Paul Sheffield of the Jones County Emergency Operations Center listens to John Moore of Jackson’s National Weather Service office in regards to Hurricane Sally. Sally’s high winds of 30-40 mph, with gusts of up to 50 mph, were expected to reach Laurel this afternoon. (Photo by Jack Hammett)


Paul Sheffield of the Jones County Emergency Operations Center said the incoming Hurricane Sally will likely be a “repeat of December 2018 (flash flooding) with more wind.”

The National Weather Service Weather Forecast Office of Jackson met virtually with the EOC Monday morning in response to the impending landfall of Hurricane Sally, set to affect Jones County this afternoon (Tuesday). At the time of the meeting, the storm continued to track eastward toward Mississippi, with Jones County in its path, as the center of the storm was set to strike the Pine Belt. The best chances for tropical storm-force winds would be in southeast Mississippi, said John Moore of the WFO. He and Sheffield each said they believed rainfall and winds would lead to power outages.

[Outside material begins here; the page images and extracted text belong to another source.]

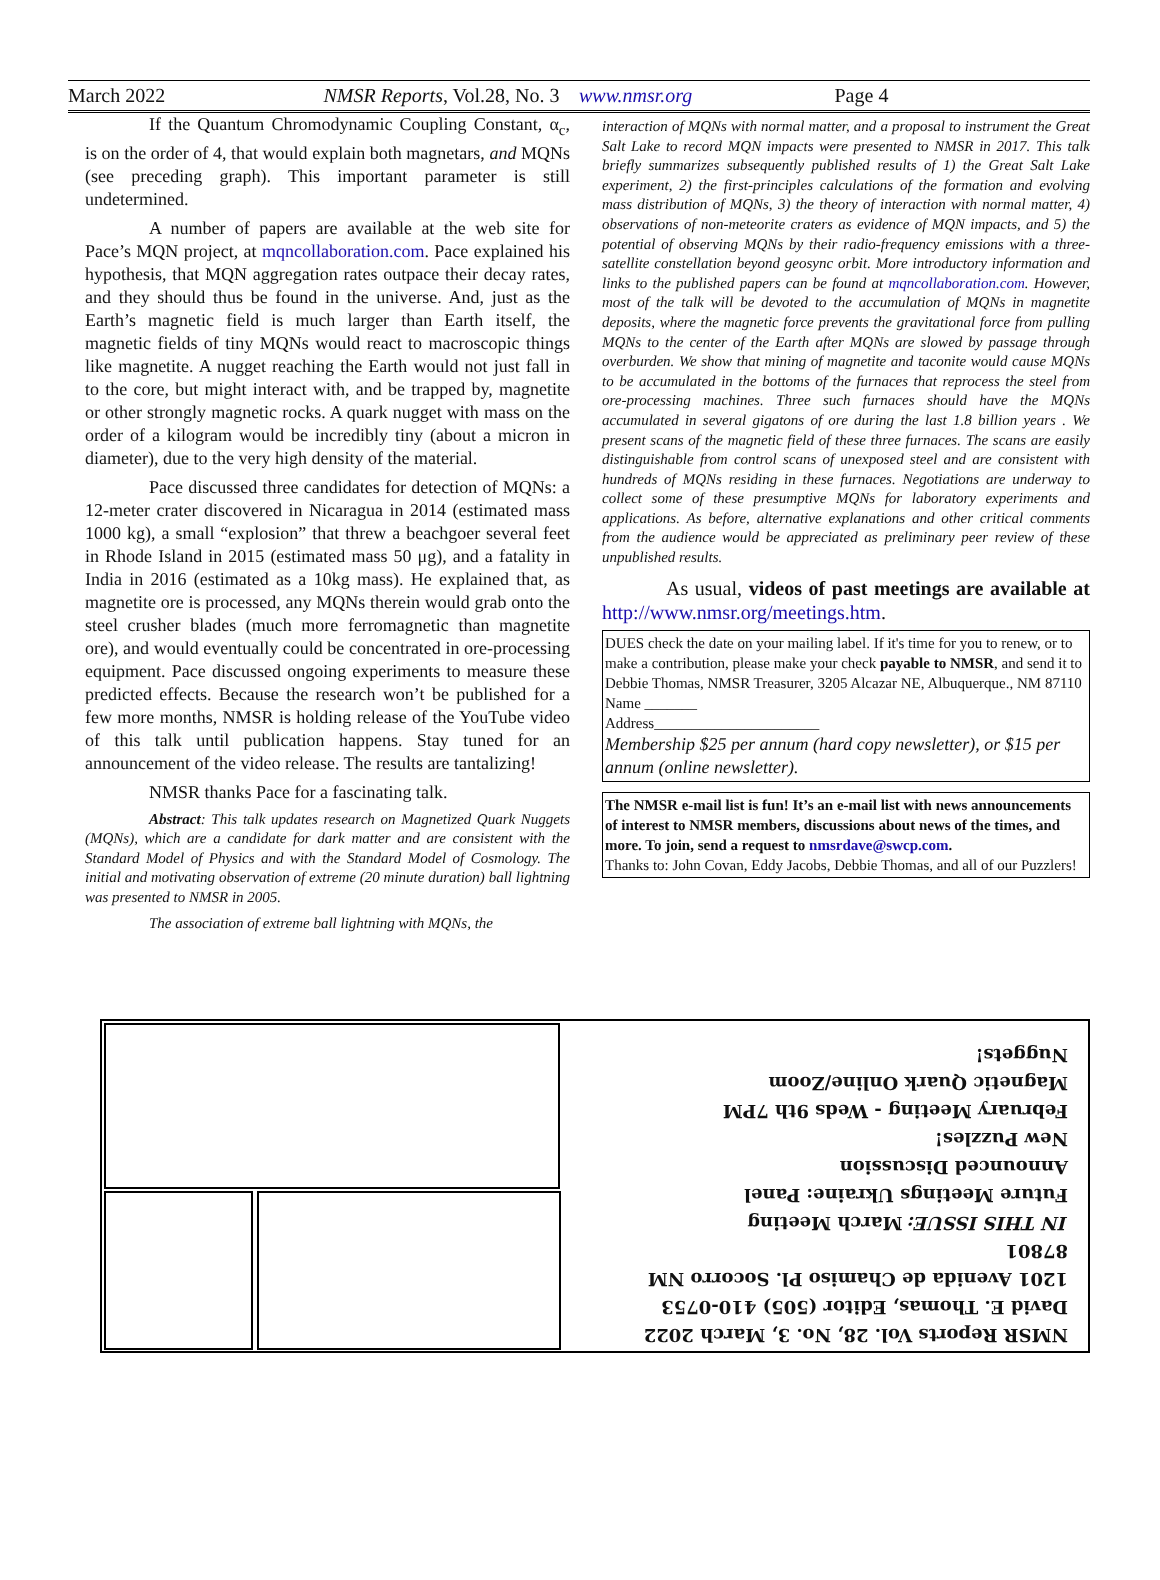March 2022 NMSR Reports, Vol.28, No. 3 www.nmsr.org Page 4
If the Quantum Chromodynamic Coupling Constant, α<sub>c</sub>, is on the order of 4, that would explain both magnetars, and MQNs (see preceding graph). This important parameter is still undetermined.
A number of papers are available at the web site for Pace’s MQN project, at mqncollaboration.com. Pace explained his hypothesis, that MQN aggregation rates outpace their decay rates, and they should thus be found in the universe. And, just as the Earth’s magnetic field is much larger than Earth itself, the magnetic fields of tiny MQNs would react to macroscopic things like magnetite. A nugget reaching the Earth would not just fall in to the core, but might interact with, and be trapped by, magnetite or other strongly magnetic rocks. A quark nugget with mass on the order of a kilogram would be incredibly tiny (about a micron in diameter), due to the very high density of the material.
Pace discussed three candidates for detection of MQNs: a 12-meter crater discovered in Nicaragua in 2014 (estimated mass 1000 kg), a small “explosion” that threw a beachgoer several feet in Rhode Island in 2015 (estimated mass 50 μg), and a fatality in India in 2016 (estimated as a 10kg mass). He explained that, as magnetite ore is processed, any MQNs therein would grab onto the steel crusher blades (much more ferromagnetic than magnetite ore), and would eventually could be concentrated in ore-processing equipment. Pace discussed ongoing experiments to measure these predicted effects. Because the research won’t be published for a few more months, NMSR is holding release of the YouTube video of this talk until publication happens. Stay tuned for an announcement of the video release. The results are tantalizing!
NMSR thanks Pace for a fascinating talk.
Abstract: This talk updates research on Magnetized Quark Nuggets (MQNs), which are a candidate for dark matter and are consistent with the Standard Model of Physics and with the Standard Model of Cosmology. The initial and motivating observation of extreme (20 minute duration) ball lightning was presented to NMSR in 2005.
The association of extreme ball lightning with MQNs, the
interaction of MQNs with normal matter, and a proposal to instrument the Great Salt Lake to record MQN impacts were presented to NMSR in 2017. This talk briefly summarizes subsequently published results of 1) the Great Salt Lake experiment, 2) the first-principles calculations of the formation and evolving mass distribution of MQNs, 3) the theory of interaction with normal matter, 4) observations of non-meteorite craters as evidence of MQN impacts, and 5) the potential of observing MQNs by their radio-frequency emissions with a three-satellite constellation beyond geosync orbit. More introductory information and links to the published papers can be found at mqncollaboration.com. However, most of the talk will be devoted to the accumulation of MQNs in magnetite deposits, where the magnetic force prevents the gravitational force from pulling MQNs to the center of the Earth after MQNs are slowed by passage through overburden. We show that mining of magnetite and taconite would cause MQNs to be accumulated in the bottoms of the furnaces that reprocess the steel from ore-processing machines. Three such furnaces should have the MQNs accumulated in several gigatons of ore during the last 1.8 billion years . We present scans of the magnetic field of these three furnaces. The scans are easily distinguishable from control scans of unexposed steel and are consistent with hundreds of MQNs residing in these furnaces. Negotiations are underway to collect some of these presumptive MQNs for laboratory experiments and applications. As before, alternative explanations and other critical comments from the audience would be appreciated as preliminary peer review of these unpublished results.
As usual, videos of past meetings are available at http://www.nmsr.org/meetings.htm.
DUES check the date on your mailing label. If it's time for you to renew, or to make a contribution, please make your check payable to NMSR, and send it to Debbie Thomas, NMSR Treasurer, 3205 Alcazar NE, Albuquerque., NM 87110
Name _______
Address______________________
Membership $25 per annum (hard copy newsletter), or $15 per annum (online newsletter).
The NMSR e-mail list is fun! It’s an e-mail list with news announcements of interest to NMSR members, discussions about news of the times, and more. To join, send a request to nmsrdave@swcp.com.
Thanks to: John Covan, Eddy Jacobs, Debbie Thomas, and all of our Puzzlers!
NMSR Reports Vol. 28, No. 3, March 2022
David E. Thomas, Editor (505) 410-0753
1201 Avenida de Chamiso Pl. Socorro NM 87801
IN THIS ISSUE: March Meeting
Future Meetings Ukraine: Panel
Announced Discussion
New Puzzles!
February Meeting - Weds 9th 7PM
Magnetic Quark Online/Zoom
Nuggets!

Due to the slow-moving nature of the storm, the Pine Belt was set to see a long window of tropical storm conditions — approximately 12 hours. Six to 12 inches of rain is possible, officials said. Sally was categorized as a Category 1 hurricane just before noon Monday. Weather maps from the National Weather Service showed that Hattiesburg would take the worst beating as it lay in a severe risk area. Laurel lay in the elevated risk area, but “we’re in the same category as Hattiesburg as far as rain and wind,” Sheffield said.

“If it shifts any farther east, we’ll be out of tropical storm conditions,” he said. “I’m comparing it to (storms and flash-flooding in) December 2018. The southeastern side of Laurel through Sharon and Shady Grove Road, and north of Soso, we had 11.5 inches of rain in a 12-hour period.”

Even if Jones County doesn’t get that much rain this go-around, power outages are still likely, said Sheffield, who is executive director of the EOC.

“Let’s say we get 4 to 6 inches of rain,” he said. “If you have that with 30 or 40 mph winds, you’ll still have trees down. Every time we have a little summer thunderstorm, we get trees down in the road. That will bring down power lines and affect power. If this forecast holds true, we’ll have a busy couple of days. The aftermath will be Wednesday, Thursday and Friday.”

Rodney Parker of the EOC said Sally’s center was visible on the weather satellite weather map by midday Monday.

“Our primary concern is associated with the excessive rainfall and wind with already-weakened trees around the county potentially falling, causing traffic hazards and power outages as well as the threat to lives and property,” he wrote in an email. “Elevated threat of 30-40 mph sustained with gusts to 50 mph and power outages are expected and travel may be difficult.”

The most likely time for tropical storm-force winds to arrive is late this afternoon, he said. Rainfall of 6 to 12 inches is expected, with higher amounts possible. Heavy rainfall this morning is likely to begin ahead of high winds.

While Hurricane Laura posed the threat of creating tornado conditions in Jones, that is not quite the case with Sally, Sheffield said.

“Tornadoes will be a low threat in our area if the track stays,” he said. “If we were on the east side of the storm, we would see a tornado threat. The strength is on the storm’s east side, and the northeast side is its strongest point.”